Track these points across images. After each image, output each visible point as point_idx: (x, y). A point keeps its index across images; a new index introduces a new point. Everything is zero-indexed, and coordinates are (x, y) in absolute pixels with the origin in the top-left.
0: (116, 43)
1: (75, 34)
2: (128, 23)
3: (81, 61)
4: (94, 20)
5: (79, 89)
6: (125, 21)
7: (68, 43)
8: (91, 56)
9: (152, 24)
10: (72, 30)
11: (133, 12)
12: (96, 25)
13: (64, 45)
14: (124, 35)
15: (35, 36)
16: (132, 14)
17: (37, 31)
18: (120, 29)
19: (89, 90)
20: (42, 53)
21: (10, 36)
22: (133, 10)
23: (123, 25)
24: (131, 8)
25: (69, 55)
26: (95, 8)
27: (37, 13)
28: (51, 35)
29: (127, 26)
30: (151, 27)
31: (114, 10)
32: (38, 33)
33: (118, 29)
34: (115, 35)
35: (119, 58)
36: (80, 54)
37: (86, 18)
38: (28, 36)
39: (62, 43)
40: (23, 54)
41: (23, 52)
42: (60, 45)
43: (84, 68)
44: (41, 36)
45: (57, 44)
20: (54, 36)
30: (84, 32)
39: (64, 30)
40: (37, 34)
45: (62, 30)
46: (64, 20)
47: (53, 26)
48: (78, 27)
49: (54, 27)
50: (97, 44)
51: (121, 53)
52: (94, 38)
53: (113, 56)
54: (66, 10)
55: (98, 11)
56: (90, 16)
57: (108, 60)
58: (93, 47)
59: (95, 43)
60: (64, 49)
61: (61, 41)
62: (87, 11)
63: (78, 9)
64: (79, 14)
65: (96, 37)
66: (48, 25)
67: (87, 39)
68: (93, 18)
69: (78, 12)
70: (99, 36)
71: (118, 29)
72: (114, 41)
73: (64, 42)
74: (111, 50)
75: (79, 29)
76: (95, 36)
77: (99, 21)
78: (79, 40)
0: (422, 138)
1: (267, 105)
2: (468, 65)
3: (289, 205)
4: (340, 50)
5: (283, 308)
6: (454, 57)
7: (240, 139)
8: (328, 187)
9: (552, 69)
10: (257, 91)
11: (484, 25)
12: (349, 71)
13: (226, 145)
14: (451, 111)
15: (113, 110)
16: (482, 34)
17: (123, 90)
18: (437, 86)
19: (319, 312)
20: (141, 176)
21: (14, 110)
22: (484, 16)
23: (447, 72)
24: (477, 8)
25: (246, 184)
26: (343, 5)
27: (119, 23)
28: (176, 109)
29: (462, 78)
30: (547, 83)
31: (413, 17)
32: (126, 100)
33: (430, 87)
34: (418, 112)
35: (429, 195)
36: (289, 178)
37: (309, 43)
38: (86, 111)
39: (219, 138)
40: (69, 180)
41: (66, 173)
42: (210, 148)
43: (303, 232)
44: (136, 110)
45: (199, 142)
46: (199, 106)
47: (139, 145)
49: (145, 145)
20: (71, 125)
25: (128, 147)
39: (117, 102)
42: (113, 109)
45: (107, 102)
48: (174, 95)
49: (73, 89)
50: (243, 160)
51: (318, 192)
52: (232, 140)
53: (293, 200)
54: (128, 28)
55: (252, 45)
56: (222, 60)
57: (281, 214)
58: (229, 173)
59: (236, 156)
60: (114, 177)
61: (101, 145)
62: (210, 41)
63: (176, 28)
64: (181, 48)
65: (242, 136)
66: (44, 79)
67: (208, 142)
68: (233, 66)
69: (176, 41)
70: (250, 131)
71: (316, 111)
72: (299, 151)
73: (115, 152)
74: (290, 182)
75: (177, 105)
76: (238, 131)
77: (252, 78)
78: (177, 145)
--*--
> AIM OF THE TASK
Beginning with the line that contains "45: (57, 44)", return every line through the end of the data above, exactly as written.

> RESULT OF THE TASK
45: (57, 44)
20: (54, 36)
30: (84, 32)
39: (64, 30)
40: (37, 34)
45: (62, 30)
46: (64, 20)
47: (53, 26)
48: (78, 27)
49: (54, 27)
50: (97, 44)
51: (121, 53)
52: (94, 38)
53: (113, 56)
54: (66, 10)
55: (98, 11)
56: (90, 16)
57: (108, 60)
58: (93, 47)
59: (95, 43)
60: (64, 49)
61: (61, 41)
62: (87, 11)
63: (78, 9)
64: (79, 14)
65: (96, 37)
66: (48, 25)
67: (87, 39)
68: (93, 18)
69: (78, 12)
70: (99, 36)
71: (118, 29)
72: (114, 41)
73: (64, 42)
74: (111, 50)
75: (79, 29)
76: (95, 36)
77: (99, 21)
78: (79, 40)
0: (422, 138)
1: (267, 105)
2: (468, 65)
3: (289, 205)
4: (340, 50)
5: (283, 308)
6: (454, 57)
7: (240, 139)
8: (328, 187)
9: (552, 69)
10: (257, 91)
11: (484, 25)
12: (349, 71)
13: (226, 145)
14: (451, 111)
15: (113, 110)
16: (482, 34)
17: (123, 90)
18: (437, 86)
19: (319, 312)
20: (141, 176)
21: (14, 110)
22: (484, 16)
23: (447, 72)
24: (477, 8)
25: (246, 184)
26: (343, 5)
27: (119, 23)
28: (176, 109)
29: (462, 78)
30: (547, 83)
31: (413, 17)
32: (126, 100)
33: (430, 87)
34: (418, 112)
35: (429, 195)
36: (289, 178)
37: (309, 43)
38: (86, 111)
39: (219, 138)
40: (69, 180)
41: (66, 173)
42: (210, 148)
43: (303, 232)
44: (136, 110)
45: (199, 142)
46: (199, 106)
47: (139, 145)
49: (145, 145)
20: (71, 125)
25: (128, 147)
39: (117, 102)
42: (113, 109)
45: (107, 102)
48: (174, 95)
49: (73, 89)
50: (243, 160)
51: (318, 192)
52: (232, 140)
53: (293, 200)
54: (128, 28)
55: (252, 45)
56: (222, 60)
57: (281, 214)
58: (229, 173)
59: (236, 156)
60: (114, 177)
61: (101, 145)
62: (210, 41)
63: (176, 28)
64: (181, 48)
65: (242, 136)
66: (44, 79)
67: (208, 142)
68: (233, 66)
69: (176, 41)
70: (250, 131)
71: (316, 111)
72: (299, 151)
73: (115, 152)
74: (290, 182)
75: (177, 105)
76: (238, 131)
77: (252, 78)
78: (177, 145)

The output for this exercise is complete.